Monday, April 25, 2011

Novelist Chang-rae Lee never surrenders quality

Originally printed March 9, 2011.

When you read the first chapter of Chang-rae Lee's novel "The Surrendered," you can't help but feel that all hope is lost. That the world has come crashing down. That a child left orphaned and sibling-less surely won't be able to survive the chaos caused by the rupture of North and South Korea.

Keep reading that you see that the child, June Han (later Singer), shows the same power and force at work in the main characters in Lee's earlier novels -- "Native Speaker" (1995), "A Gesture of Life" (1999) and "Aloft" (2004). And by the time the novel shifts to the 1980s -- and we see June in New York and Italy, suffering through the end stages of stomach cancer -- it's clear that it wasn't the war that made June so tough; she would have been that way however her life would have unfolded.

In "The Surrendered," Lee has chosen not to tell the story from any individual's perspective, but with a more traditional third-person omniscient narrator.
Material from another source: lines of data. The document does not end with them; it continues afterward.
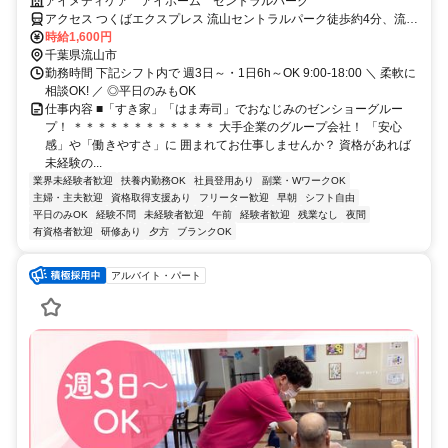
定と合わせたい」「ブランクがあるからまずは短時間から慣れたい」な
アイメディケア アイホーム セントラルパーク
ど、シフトの相談はいつでも大歓迎♪Wワークも歓迎します!ライフスタ
アクセス つくばエクスプレス 流山セントラルパーク徒歩約4分、流鉄
イルに合わせて活躍したい方にピッタリ◎施設内の利用者さまが対象な
流山線 流山徒歩約20分、流鉄流山線 平和台（千葉県）徒歩約24分
時給1,600円
ので「急な来院が多くて毎日せわしない」という悩みとは無縁！ゼンシ
千葉県流山市
ョーグループの安定した基盤のもと、ゆとりある環境で資格を活かしま
勤務時間 下記シフト内で 週3日～・1日6h～OK 9:00-18:00 ＼ 柔軟に
せんか？
相談OK! ／ ◎平日のみもOK
仕事内容 ■「すき家」「はま寿司」でおなじみのゼンショーグルー
プ！ ＊＊＊＊＊＊＊＊＊＊＊＊ 大手企業のグループ会社！ 「安心
感」や「働きやすさ」に 囲まれてお仕事しませんか？ 資格があれば
未経験の...
業界未経験者歓迎
扶養内勤務OK
社員登用あり
副業・WワークOK
主婦・主夫歓迎
資格取得支援あり
フリーター歓迎
早朝
シフト自由
平日のみOK
経験不問
未経験者歓迎
午前
経験者歓迎
残業なし
夜間
有資格者歓迎
研修あり
夕方
ブランクOK
アルバイト・パート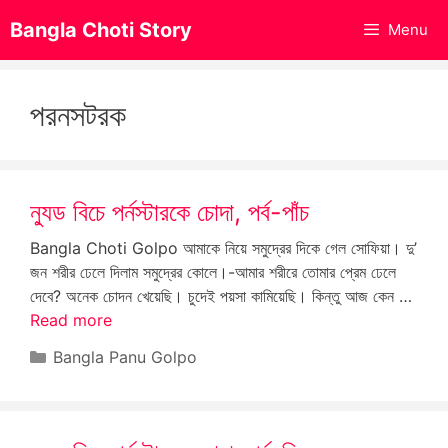
Skip
Bangla Choti Story
Menu
to
content
পরনসটরক
ন্যুড বিচে পর্নস্টারকে চোদা, পর্ব-পাঁচ
Bangla Choti Golpo আমাকে নিয়ে সমুদ্রের দিকে গেল সোফিয়া। দু’
জন শরীর ঢেলে দিলাম সমুদ্রের কোলে।-আমার শরীরে তোমার প্রেম ঢেলে
দেবে? অনেক চোদন খেয়েছি। চুদেই পয়সা কামিয়েছি। কিন্তু আজ কেন …
Read more
Categories
Bangla Panu Golpo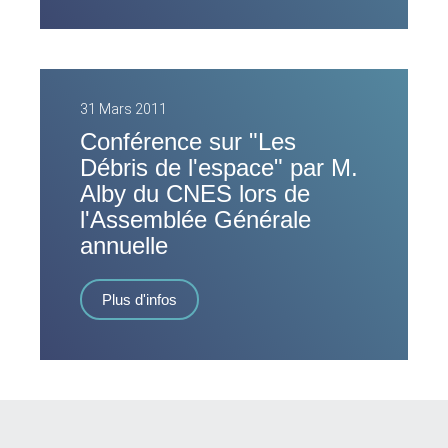
31 Mars 2011
Conférence sur "Les
Débris de l'espace" par M.
Alby du CNES lors de
l'Assemblée Générale
annuelle
Plus d'infos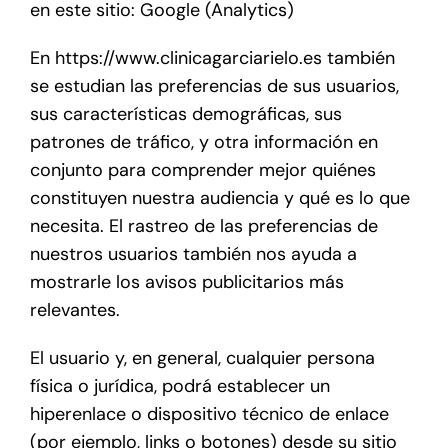
en este sitio: Google (Analytics)
En https://www.clinicagarciarielo.es también
se estudian las preferencias de sus usuarios,
sus características demográficas, sus
patrones de tráfico, y otra información en
conjunto para comprender mejor quiénes
constituyen nuestra audiencia y qué es lo que
necesita. El rastreo de las preferencias de
nuestros usuarios también nos ayuda a
mostrarle los avisos publicitarios más
relevantes.
El usuario y, en general, cualquier persona
física o jurídica, podrá establecer un
hiperenlace o dispositivo técnico de enlace
(por ejemplo, links o botones) desde su sitio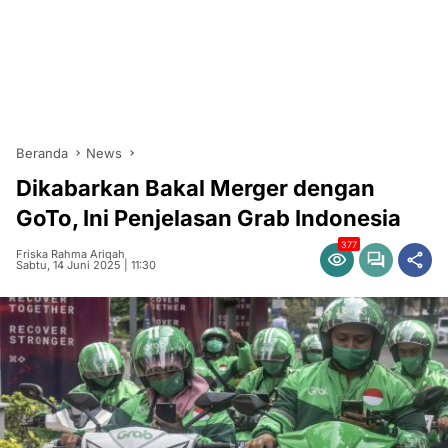
Beranda
News
Dikabarkan Bakal Merger dengan
GoTo, Ini Penjelasan Grab Indonesia
377
Friska Rahma Ariqah
Sabtu, 14 Juni 2025 | 11:30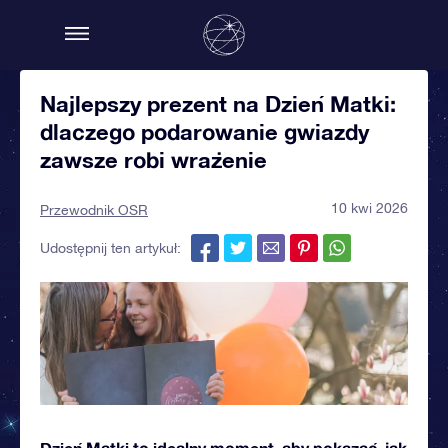
Najlepszy prezent na Dzień Matki:
dlaczego podarowanie gwiazdy
zawsze robi wrażenie
10 kwi 2026
Przewodnik OSR
Udostępnij ten artykuł:
Dzień Matki to idealny moment, aby pokazać, jak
So we experience much of the story told through the eyes of Hector Brennan, a discharged American soldier/classic-loser-alcoholic who works as a janitor at the Korean orphanage June finally finds her way to. And both June and Hector fall in love with Sylvie Tanner, the enigmatic wife of the minister who ran the orphanage.
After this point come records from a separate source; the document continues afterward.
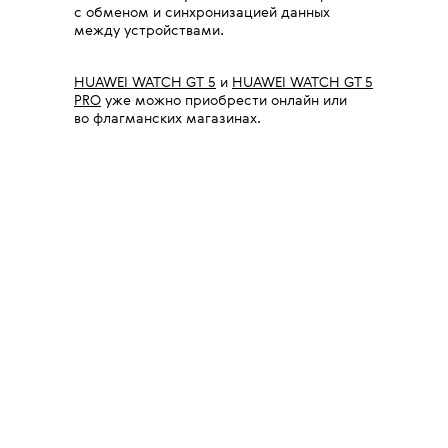
с обменом и синхронизацией данных
между устройствами.
HUAWEI WATCH GT 5
и
HUAWEI WATCH GT 5
PRO
уже можно приобрести онлайн или
во флагманских магазинах.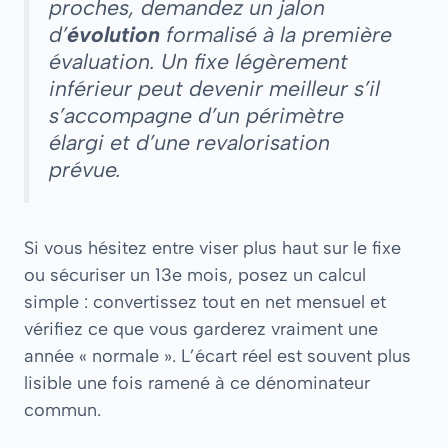
proches, demandez un jalon
d’
évolution
formalisé à la première
évaluation. Un fixe légèrement
inférieur peut devenir meilleur s’il
s’accompagne d’un périmètre
élargi et d’une revalorisation
prévue.
Si vous hésitez entre viser plus haut sur le fixe
ou sécuriser un 13e mois, posez un calcul
simple : convertissez tout en net mensuel et
vérifiez ce que vous garderez vraiment une
année « normale ». L’écart réel est souvent plus
lisible une fois ramené à ce dénominateur
commun.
Nearly all the critics praise Lee's ability to craft a haunting sentence and paragraph, yet some reviewers worry whether the storyline goes beyond heart-wrenching and surrenders too willingly to the power of melodrama.
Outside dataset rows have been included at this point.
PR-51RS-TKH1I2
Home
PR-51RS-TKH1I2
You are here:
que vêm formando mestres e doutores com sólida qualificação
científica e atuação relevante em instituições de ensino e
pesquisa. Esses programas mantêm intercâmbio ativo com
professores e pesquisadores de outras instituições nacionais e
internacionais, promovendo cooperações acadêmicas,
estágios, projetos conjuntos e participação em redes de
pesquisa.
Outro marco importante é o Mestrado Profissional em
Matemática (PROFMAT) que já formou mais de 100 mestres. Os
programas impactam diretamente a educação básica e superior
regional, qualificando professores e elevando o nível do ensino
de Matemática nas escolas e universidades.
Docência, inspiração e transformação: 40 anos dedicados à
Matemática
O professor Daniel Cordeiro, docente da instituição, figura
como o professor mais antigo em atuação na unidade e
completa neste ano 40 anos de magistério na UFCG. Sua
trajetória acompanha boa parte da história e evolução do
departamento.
Given the novel's length, perhaps they were right -- at least initially -- to be worried.

As Laura Miller noted in her review for Salon, "Big novels, like big dogs, are more appealing when imperfectly groomed, and for that reason I approached ... 'The Surrendered' with some trepidation."

But the jostling between war-time survival of the 1950s and the end-of-life experiences in the 1980s requires an acceptance of the unpredictability of life that melodrama can't endure.

And if there's one thing all three of Lee's characters know how to do, it's endure.